* DATA PROVIDED *
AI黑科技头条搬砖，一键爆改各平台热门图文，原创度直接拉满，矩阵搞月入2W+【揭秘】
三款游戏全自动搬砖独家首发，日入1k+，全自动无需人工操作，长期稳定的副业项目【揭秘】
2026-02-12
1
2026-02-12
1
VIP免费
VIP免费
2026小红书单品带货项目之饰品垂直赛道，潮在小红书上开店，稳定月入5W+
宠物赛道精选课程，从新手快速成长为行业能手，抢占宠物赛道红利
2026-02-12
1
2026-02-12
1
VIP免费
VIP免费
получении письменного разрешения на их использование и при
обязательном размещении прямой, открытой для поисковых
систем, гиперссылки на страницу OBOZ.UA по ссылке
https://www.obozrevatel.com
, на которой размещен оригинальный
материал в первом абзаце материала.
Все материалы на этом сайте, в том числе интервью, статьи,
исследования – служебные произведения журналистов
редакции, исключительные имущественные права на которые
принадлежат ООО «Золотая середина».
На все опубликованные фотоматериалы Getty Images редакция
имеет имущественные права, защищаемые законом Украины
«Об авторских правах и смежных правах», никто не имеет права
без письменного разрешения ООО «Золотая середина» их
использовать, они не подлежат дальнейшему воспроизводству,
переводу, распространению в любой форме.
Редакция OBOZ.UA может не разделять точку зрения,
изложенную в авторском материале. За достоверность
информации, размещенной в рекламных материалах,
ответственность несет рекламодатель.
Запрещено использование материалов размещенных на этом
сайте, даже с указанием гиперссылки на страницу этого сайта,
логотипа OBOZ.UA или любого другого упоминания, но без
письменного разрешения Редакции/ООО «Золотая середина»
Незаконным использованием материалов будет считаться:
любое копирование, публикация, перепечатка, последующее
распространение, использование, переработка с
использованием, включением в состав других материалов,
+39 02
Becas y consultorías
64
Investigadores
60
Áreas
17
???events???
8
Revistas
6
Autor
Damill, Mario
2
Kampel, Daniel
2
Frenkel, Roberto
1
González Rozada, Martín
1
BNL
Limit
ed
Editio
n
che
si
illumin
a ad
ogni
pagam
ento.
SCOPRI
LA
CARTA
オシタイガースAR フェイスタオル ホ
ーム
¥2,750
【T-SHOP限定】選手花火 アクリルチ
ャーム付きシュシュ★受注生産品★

* WHAT TO WORK ON *
Give an exact copy of the lines above, from the top of the records to the line that contains "распространение, использование, переработка с", taking in both ends.

* ANSWER BOX *
AI黑科技头条搬砖，一键爆改各平台热门图文，原创度直接拉满，矩阵搞月入2W+【揭秘】
三款游戏全自动搬砖独家首发，日入1k+，全自动无需人工操作，长期稳定的副业项目【揭秘】
2026-02-12
1
2026-02-12
1
VIP免费
VIP免费
2026小红书单品带货项目之饰品垂直赛道，潮在小红书上开店，稳定月入5W+
宠物赛道精选课程，从新手快速成长为行业能手，抢占宠物赛道红利
2026-02-12
1
2026-02-12
1
VIP免费
VIP免费
получении письменного разрешения на их использование и при
обязательном размещении прямой, открытой для поисковых
систем, гиперссылки на страницу OBOZ.UA по ссылке
https://www.obozrevatel.com
, на которой размещен оригинальный
материал в первом абзаце материала.
Все материалы на этом сайте, в том числе интервью, статьи,
исследования – служебные произведения журналистов
редакции, исключительные имущественные права на которые
принадлежат ООО «Золотая середина».
На все опубликованные фотоматериалы Getty Images редакция
имеет имущественные права, защищаемые законом Украины
«Об авторских правах и смежных правах», никто не имеет права
без письменного разрешения ООО «Золотая середина» их
использовать, они не подлежат дальнейшему воспроизводству,
переводу, распространению в любой форме.
Редакция OBOZ.UA может не разделять точку зрения,
изложенную в авторском материале. За достоверность
информации, размещенной в рекламных материалах,
ответственность несет рекламодатель.
Запрещено использование материалов размещенных на этом
сайте, даже с указанием гиперссылки на страницу этого сайта,
логотипа OBOZ.UA или любого другого упоминания, но без
письменного разрешения Редакции/ООО «Золотая середина»
Незаконным использованием материалов будет считаться:
любое копирование, публикация, перепечатка, последующее
распространение, использование, переработка с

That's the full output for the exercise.